PAGE EXTRACT START
The average price of arranging a funeral, burial or cremation service with state administration now stands at £7,622, and has risen by 7.1 per cent in the past year alone.

Combined with the financial challenges faced by the poorest people in recession-hit Britain, it means the level of “funeral poverty” is up 50 per cent from three years ago.

According to a study from the University of Bath’s Institute for Policy Research (IPR), the hundreds of thousands of people who will struggle to afford to die in 2014 will also leave their families with an unnecessarily difficult challenge to apply for state support.

For families on low incomes, the Social Fund Funeral Payment, first introduced in 1988, is intended to take the financial pressure away from giving their loved-one a proper funeral.

But the IPR report called for a review of the Department for Work and Pensions-administered payment, describing it as “outdated”, “overly complex” and “insufficient” to meet the needs of the poorest in society.

In spite of the lowest-ever recorded mortality rates for England and Wales, the cost of dying has steadily increased over recent years.
PAGE EXTRACT END
DATA FOR REVIEW START
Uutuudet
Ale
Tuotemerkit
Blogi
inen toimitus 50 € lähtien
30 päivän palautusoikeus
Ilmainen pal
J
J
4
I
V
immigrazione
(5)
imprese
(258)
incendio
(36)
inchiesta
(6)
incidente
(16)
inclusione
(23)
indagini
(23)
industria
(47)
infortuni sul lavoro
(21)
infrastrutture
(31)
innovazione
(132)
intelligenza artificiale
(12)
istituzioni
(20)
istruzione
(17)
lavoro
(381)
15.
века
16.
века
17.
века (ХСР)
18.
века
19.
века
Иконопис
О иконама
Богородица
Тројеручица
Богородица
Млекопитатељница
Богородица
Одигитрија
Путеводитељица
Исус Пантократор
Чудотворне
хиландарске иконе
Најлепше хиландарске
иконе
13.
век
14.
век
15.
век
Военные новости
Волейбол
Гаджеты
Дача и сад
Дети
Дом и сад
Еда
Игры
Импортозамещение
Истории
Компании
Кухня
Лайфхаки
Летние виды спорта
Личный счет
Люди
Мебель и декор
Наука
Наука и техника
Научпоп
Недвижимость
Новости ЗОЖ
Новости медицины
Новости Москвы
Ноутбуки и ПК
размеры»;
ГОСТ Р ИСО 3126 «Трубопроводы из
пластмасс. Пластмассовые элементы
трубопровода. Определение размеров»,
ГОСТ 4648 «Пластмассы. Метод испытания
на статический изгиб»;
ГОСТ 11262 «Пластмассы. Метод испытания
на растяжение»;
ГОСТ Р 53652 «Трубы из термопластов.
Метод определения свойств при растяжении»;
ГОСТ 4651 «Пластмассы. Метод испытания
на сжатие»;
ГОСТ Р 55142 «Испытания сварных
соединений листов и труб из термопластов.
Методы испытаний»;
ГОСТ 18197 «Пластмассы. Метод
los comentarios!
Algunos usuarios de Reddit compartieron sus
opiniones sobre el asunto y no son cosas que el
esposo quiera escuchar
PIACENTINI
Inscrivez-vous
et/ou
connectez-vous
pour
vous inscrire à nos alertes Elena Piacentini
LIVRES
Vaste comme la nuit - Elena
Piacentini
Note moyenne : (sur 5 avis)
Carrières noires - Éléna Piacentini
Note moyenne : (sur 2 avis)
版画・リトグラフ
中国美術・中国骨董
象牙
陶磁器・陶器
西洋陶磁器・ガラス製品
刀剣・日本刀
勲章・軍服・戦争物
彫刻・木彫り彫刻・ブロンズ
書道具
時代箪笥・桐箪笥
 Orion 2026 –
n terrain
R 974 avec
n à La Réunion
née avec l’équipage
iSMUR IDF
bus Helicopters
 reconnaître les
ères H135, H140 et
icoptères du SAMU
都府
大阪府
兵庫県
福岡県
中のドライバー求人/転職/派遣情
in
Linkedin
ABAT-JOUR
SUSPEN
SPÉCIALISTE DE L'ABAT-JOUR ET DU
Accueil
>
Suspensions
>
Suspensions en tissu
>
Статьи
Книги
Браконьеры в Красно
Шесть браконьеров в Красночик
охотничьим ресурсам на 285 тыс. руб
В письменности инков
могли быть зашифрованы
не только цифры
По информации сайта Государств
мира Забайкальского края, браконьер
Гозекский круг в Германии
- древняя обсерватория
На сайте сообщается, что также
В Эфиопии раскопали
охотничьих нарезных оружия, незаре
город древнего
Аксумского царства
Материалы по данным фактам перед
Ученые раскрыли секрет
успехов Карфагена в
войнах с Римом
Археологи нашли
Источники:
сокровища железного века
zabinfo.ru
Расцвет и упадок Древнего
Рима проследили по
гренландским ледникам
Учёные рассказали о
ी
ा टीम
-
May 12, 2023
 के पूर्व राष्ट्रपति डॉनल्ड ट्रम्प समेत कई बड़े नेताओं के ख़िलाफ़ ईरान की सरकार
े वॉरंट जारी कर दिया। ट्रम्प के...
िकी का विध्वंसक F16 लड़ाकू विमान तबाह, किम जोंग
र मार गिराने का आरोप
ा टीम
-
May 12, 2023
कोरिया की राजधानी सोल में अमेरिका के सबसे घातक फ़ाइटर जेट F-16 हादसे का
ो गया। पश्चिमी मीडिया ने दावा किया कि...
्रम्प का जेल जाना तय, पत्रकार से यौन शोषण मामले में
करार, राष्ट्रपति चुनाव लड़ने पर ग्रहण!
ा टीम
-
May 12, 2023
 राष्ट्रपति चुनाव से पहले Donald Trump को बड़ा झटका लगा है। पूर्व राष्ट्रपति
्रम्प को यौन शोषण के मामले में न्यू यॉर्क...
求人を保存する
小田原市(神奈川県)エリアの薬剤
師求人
DATA FOR REVIEW END
WHAT THE EXERCISE ASKS
Retype the text about funeral costs in full, word for word. Work only from the text about funeral costs.

OUTPUT FOR THIS TASK
The average price of arranging a funeral, burial or cremation service with state administration now stands at £7,622, and has risen by 7.1 per cent in the past year alone.

Combined with the financial challenges faced by the poorest people in recession-hit Britain, it means the level of “funeral poverty” is up 50 per cent from three years ago.

According to a study from the University of Bath’s Institute for Policy Research (IPR), the hundreds of thousands of people who will struggle to afford to die in 2014 will also leave their families with an unnecessarily difficult challenge to apply for state support.

For families on low incomes, the Social Fund Funeral Payment, first introduced in 1988, is intended to take the financial pressure away from giving their loved-one a proper funeral.

But the IPR report called for a review of the Department for Work and Pensions-administered payment, describing it as “outdated”, “overly complex” and “insufficient” to meet the needs of the poorest in society.

In spite of the lowest-ever recorded mortality rates for England and Wales, the cost of dying has steadily increased over recent years.